PorcelainA écouter leur rock à la fois planant et électrique, on pourrait les croire venus directement des terres britanniques. Que nenni ! C’est de ce côté-ci du Channel que sont originaires les garçons de Porcelain, Francois Barriet (voix, guitares, claviers), Nicolas Levasseur (guitares, claviers), Yvan Le Guennec (basse) et Sébastien Verhulst (batterie, drums, background vocals).

De Haute Manche plus précisément (« Notre objectif principal est de désensabler la baie du Mont Saint Michel, c’est pourquoi on doit ramener beaucoup d’argent avec ce disque ! » plaisante Sébastien).C’est là qu’ils ont enregistré en 2002 un album inaugural remarquable, et pas seulement par la longueur de son titre : « I’ve got a really important thing to do right now but I can’t do it cause I’m asleep ». Alors sélectionné pour le Printemps de Bourges et les Transmusicales de Rennes, le groupe s’affirme comme un futur pilier du rock UK made in France.

C’est donc avec étonnement que l’on assiste à la confidentialité de la publication en 2005 du magnifique « Me and my famous lover », qui offrait pourtant aux amateurs de post-rock une excursion atmosphérique entre escarpes électriques et rivages électroniques. Il aura fallu faire preuve de patience avant de pouvoir réparer cette injustice et annoncer haut et fort « Adios Betty », sorti ce printemps. Un disque  » beaucoup plus pop et chanté que ce que nous avons pu faire avant. On a tourné en quelque sorte une page artistiquement parlant », explique François. « On a toujours aimé les mélodies. On ne renie pas ce que nous faisions avant. Ici, elles prennent juste le pas sur le reste ». Et si effectivement des titres comme « Tambourine » contraste avec leur ancien répertoire, il n’étonnera nullement ceux qui avaient vu Porcelain ces dernières années, puisque le quatuor jouait déjà ce titre sur scène.
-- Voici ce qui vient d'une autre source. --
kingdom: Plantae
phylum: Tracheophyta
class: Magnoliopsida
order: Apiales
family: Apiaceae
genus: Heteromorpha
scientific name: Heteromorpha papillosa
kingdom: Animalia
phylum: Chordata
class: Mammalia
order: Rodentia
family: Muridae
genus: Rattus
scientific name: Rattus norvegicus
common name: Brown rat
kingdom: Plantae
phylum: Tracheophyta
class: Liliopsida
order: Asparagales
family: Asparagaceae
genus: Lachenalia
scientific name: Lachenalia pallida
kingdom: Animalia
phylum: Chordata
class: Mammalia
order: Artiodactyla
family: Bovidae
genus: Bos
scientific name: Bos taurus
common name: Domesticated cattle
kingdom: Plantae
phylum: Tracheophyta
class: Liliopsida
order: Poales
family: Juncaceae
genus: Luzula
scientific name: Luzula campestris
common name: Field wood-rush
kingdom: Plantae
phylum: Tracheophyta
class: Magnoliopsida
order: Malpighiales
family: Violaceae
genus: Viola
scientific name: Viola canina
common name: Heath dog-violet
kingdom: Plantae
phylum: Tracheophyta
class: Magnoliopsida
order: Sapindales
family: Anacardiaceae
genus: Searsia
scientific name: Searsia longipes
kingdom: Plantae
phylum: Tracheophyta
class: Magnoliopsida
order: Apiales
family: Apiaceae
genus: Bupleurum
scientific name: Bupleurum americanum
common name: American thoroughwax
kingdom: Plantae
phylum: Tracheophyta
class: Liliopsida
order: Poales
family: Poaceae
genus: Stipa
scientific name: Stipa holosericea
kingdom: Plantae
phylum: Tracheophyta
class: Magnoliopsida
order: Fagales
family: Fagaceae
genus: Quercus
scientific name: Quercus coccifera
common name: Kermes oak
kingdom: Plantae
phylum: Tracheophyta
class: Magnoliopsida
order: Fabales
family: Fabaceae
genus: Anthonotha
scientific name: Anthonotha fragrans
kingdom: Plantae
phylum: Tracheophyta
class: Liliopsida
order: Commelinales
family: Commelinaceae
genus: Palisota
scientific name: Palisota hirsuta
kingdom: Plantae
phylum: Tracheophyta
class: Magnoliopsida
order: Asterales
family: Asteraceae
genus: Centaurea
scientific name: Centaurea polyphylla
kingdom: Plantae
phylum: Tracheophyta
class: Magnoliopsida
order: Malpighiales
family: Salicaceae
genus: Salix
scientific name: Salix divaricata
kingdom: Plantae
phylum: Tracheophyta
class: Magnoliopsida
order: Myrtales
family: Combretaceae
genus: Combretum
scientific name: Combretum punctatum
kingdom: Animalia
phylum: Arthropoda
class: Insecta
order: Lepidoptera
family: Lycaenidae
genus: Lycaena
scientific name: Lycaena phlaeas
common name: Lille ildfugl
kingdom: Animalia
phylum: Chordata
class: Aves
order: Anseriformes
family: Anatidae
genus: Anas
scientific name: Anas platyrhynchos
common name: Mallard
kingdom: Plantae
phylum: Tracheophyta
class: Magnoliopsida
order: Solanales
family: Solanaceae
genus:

Des concerts lors desquels toujours l’occasion est laissée au spectateur de rentrer progressivement dans leur univers, le groupe excellant dans la création d’ambiances, alternant tensions musicales et moments contemplatifs. Ce troisième album, bien que plus accessible, reste donc dans la droite lignée de l’exigence rock à laquelle nous avaient habitués Porcelain, et révèlera à un plus large public, on l’espère, ce groupe essentiel de la scène rock française.

Caroline Dall’o

« Adios Betty » – Drunk Dog Records / Robert Gil.